ASSIGNMENT 1: Output the dbt tutorial's text from "models/docs.yml" to "from the community.".
ASSIGNMENT 2: According to the dbt tutorial, what does the "marts" layer present to end users?
ASSIGNMENT 3: In the dbt tutorial, shorten the paragraph that begins "Then, in the “marts” layer" and keep its main facts.

Create this macro to make dbt use the above schemas only when --target prod is specified, and use dev_USER otherwise.

macros/get_custom_schema.sql
{% macro generate_schema_name(custom_schema_name, node) -%}
    {{ generate_schema_name_for_env(custom_schema_name, node) }}
{%- endmacro %}

Models

Let’s create the folders we need and a couple of models to showcase the lineage functionality of dbt.

mkdir -p models/{staging,intermediate,marts}

First, we should clean and rename the data in the “staging” layer:

models/staging/stg_products.sql
with
 
source as (
    select * from {{ source("jaffle_store", "raw_products") }}
    where sku is not null
),
 
cleaned as (
    select
        -- id
        sku as product_id,
 
        -- string
        name as product_name,
        lower(type) as product_type,
        description as product_description,
 
        -- numbers
        cast(price * 0.01 as decimal(18, 2)) as product_price,
    from source
)
 
select * from cleaned

In the “intermediate” layer, we can apply joins and other transformations to enrich our data:

models/intermediate/int_products.sql
select
    -- id
    product_id,
 
    -- string
    product_name,
    product_type
    product_description
 
    -- numbers
    product_price
from {{ ref("stg_products") }}
-- add eventual joins here

Then, in the “marts” layer we present dimensions and facts to end users, so that they can be queried directly or joined to form a semantic layer:

models/marts/dim_products.sql
select
    -- grain
    product_id,
 
    -- dimensions
    product_name,
    product_type,
    product_description,
    product_price
 
    -- measures
from {{ ref("int_products") }}

Now, let’s create a file containing reusable definitions for our models and columns:

models/docs.yml
# dbt project definitions
 
## Homepage
 
{% docs __overview__ %}
![](https://ducklake.select/images/logo/DuckLake_Logo-horizontal.svg)
# dbt + DuckLake
 
An example dbt project built on top of DuckLake.
 
Learn more about [dbt](https://github.com/Hiflylabs/awesome-dbt) and [DuckDB](https://github.com/davidgasquez/awesome-duckdb) from the community.

GIVEN INFORMATION:

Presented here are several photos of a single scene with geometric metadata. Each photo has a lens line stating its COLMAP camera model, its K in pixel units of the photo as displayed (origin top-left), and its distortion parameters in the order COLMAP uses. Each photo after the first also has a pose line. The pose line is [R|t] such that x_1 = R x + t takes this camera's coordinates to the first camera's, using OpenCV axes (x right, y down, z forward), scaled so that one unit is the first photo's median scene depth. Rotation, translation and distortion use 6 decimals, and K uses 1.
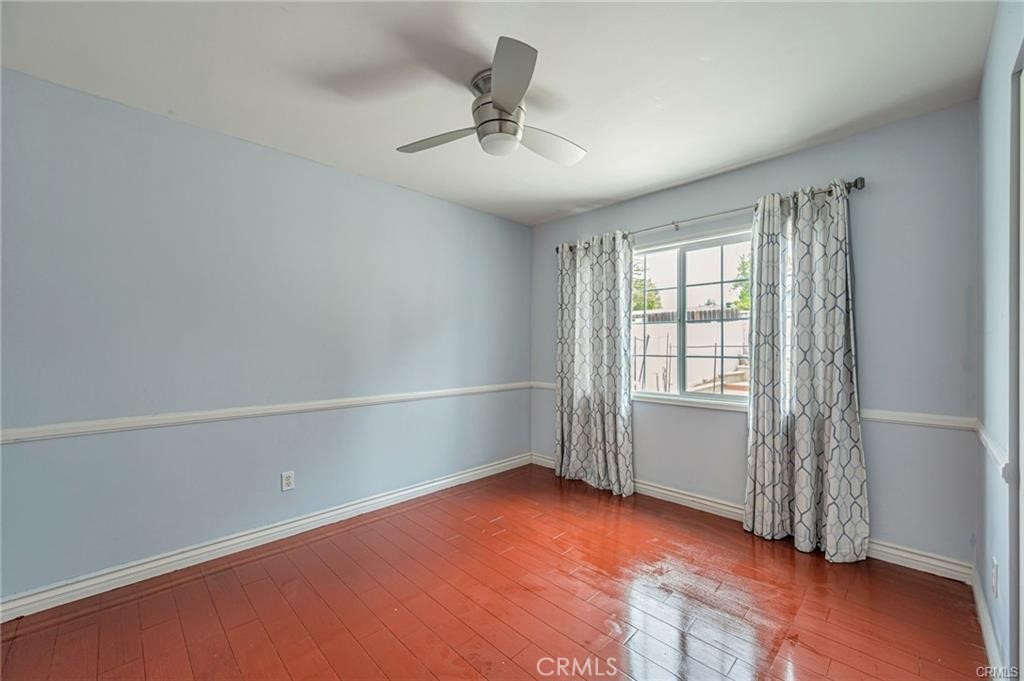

EXERCISE RESULT 1:
models/docs.yml
# dbt project definitions
 
## Homepage
 
{% docs __overview__ %}
![](https://ducklake.select/images/logo/DuckLake_Logo-horizontal.svg)
# dbt + DuckLake
 
An example dbt project built on top of DuckLake.
 
Learn more about [dbt](https://github.com/Hiflylabs/awesome-dbt) and [DuckDB](https://github.com/davidgasquez/awesome-duckdb) from the community.

EXERCISE RESULT 2: Dimensions and facts.

EXERCISE RESULT 3: The "marts" layer gives end users dimensions and facts that they can query directly or join into a semantic layer.